How a Turkey Got its Name

The confusing history of the naming of the domestic turkey—a bird that originated in the Americas—was often mistaken in Europe for a Guinea fowl from Ethiopia, was therefore given the name of all sorts of other exotic countries, and then was brought back to America with early settlers again-is one of many delectable topics in Dan Jurafsky’s book The Language of Food.

His book touches on many of the themes that we were so excited about in our soup travels.  Particularly the idea that recipes are a sort of cultural DNA, and that by following the history of our dishes and their shifting ingredients, we see our complex heritage, and the many ways our paths have crossed and recrossed throughout time.

Take the very word “soup,” which is related to “supper,” and also connected to the history of the celebratory “toast”:

“In the Middle Ages, slices of toast soaked in wine, water, or broth, called sops, were often used as a way to add heat, flavor and calories to hot liquids like broth or wine… the earliest written recipes mentioning toasted bread or toast in English all describe slices of bread toasted and then served “all hot” soaked in wine and spices…. In fact, the word sop, perhaps via its sixth-century late Latin relative suppa, gave rise by the tenth century to the Old French word soper (to have supper) and soupe, from which come our words supper and soup.
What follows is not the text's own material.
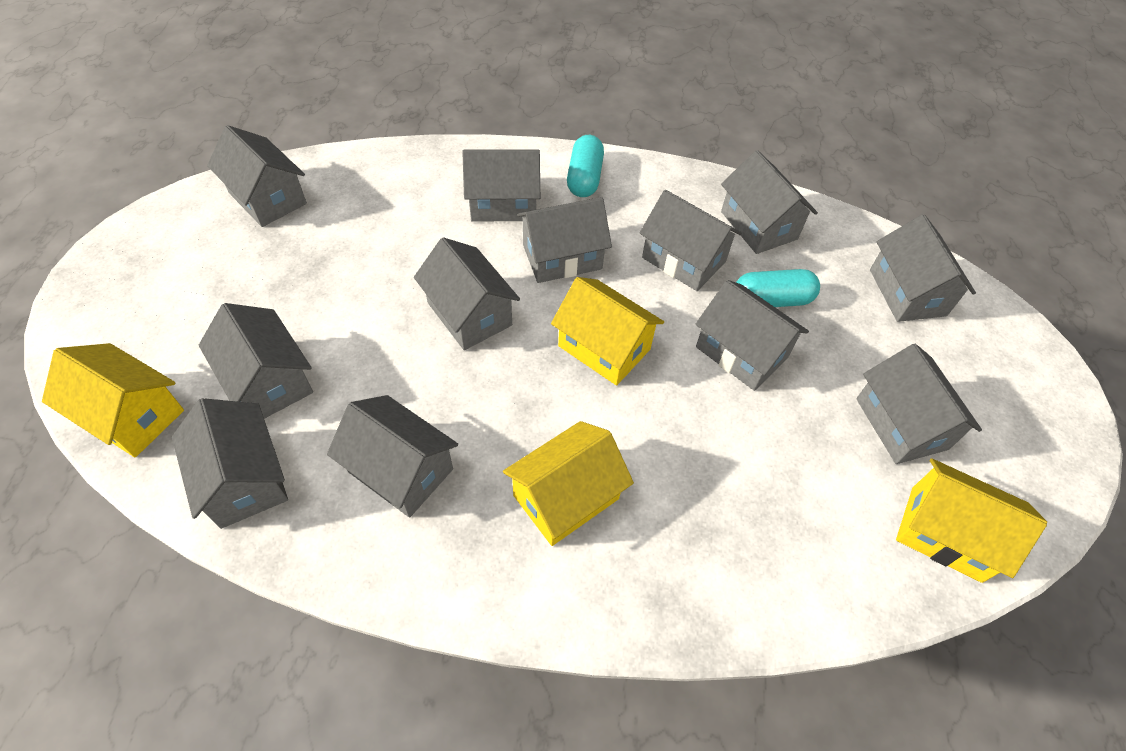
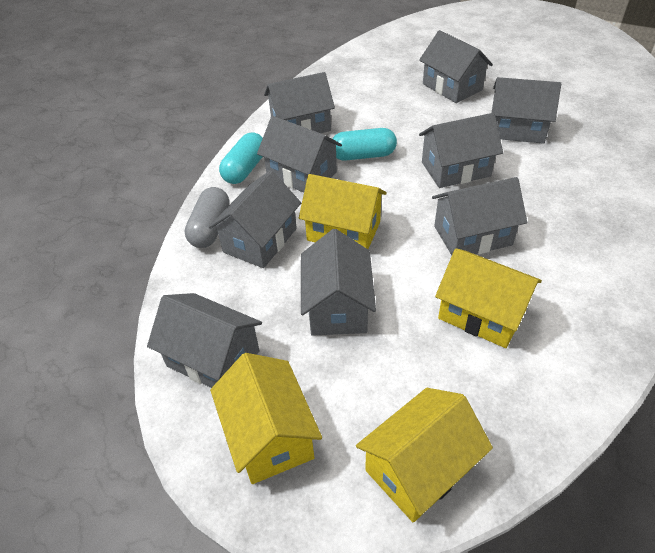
grey capsule: none = 0 -> [185,187,230,248] = 1
grey house: [172,398,288,529] [199,303,313,419] [207,125,307,227] [327,395,458,518] [414,237,520,350] [462,150,540,222] [517,197,612,283] [640,190,742,291] [695,280,809,391] [721,150,818,254] [856,344,982,464] [870,214,976,322] = 12 -> [147,293,262,388] [209,170,301,268] [257,116,342,193] [264,72,335,133] [301,229,376,336] [419,30,493,103] [419,113,503,188] [432,177,527,255] [492,77,561,144] = 9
Soup first meant the soaked toast, and then generalized to mean the broth eaten with it…”

(Fittingly, our World Soup this week is Wild Rice & Turkey. Come check it out!)
And because a toast was soaked in the wine or soup, we came to call a “toast” a celebratory drinking to someone’s health. So, when you give thanks and toast  your friends and family this Thursday, you can also be thankful you don’t have soggy bread in your wine anymore!
Jurafsky, an unabashed lover of Thanksgiving, also talks about the history of pumpkin pie: a perfect example of how fusion cuisine is far from new.

“Like the mestizo mole, the sweet dishes that grew to symbolize Thanksgiving combine New World ingredients (cranberries, sweet potatoes, pumpkins, pecans) with the medieval spices, sweet and sour flavors, and custards that date back to the Arabic influence on Andalusia and Italy.”
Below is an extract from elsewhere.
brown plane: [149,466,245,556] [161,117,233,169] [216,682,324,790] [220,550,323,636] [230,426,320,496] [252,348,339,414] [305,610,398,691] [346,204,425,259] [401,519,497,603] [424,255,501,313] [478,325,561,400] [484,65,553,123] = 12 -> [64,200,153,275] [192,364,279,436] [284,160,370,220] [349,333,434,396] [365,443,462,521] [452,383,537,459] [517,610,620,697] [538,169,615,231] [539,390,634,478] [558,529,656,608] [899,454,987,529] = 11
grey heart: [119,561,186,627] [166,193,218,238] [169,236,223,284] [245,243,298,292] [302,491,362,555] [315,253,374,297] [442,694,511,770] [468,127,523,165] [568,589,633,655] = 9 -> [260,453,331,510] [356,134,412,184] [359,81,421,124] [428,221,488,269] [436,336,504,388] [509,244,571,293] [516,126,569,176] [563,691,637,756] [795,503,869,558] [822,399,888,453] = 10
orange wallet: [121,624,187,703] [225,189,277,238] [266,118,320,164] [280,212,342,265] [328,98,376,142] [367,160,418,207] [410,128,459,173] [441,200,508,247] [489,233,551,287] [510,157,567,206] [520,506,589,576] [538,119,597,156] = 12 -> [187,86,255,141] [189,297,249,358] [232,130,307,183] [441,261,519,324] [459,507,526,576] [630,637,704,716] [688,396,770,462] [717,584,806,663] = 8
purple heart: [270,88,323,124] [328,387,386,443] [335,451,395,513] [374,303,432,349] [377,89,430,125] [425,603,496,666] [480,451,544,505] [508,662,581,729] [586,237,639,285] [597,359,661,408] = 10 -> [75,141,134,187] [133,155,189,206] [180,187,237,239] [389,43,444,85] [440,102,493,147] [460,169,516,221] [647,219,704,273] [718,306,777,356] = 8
Jurafsky also digs up the earliest known written pumpkin pie recipe, in the first cookbook written by an American: Amelia Simmons’ 1796 American Cookery.

Pompkin.
One quart stewed and strained, 3-pint cream, 9 beaten eggs, sugar, mace, nutmeg, and ginger, laid into paste… and baked in dishes three-quarters of an hour.

Our recipe is only slightly improved, we hope.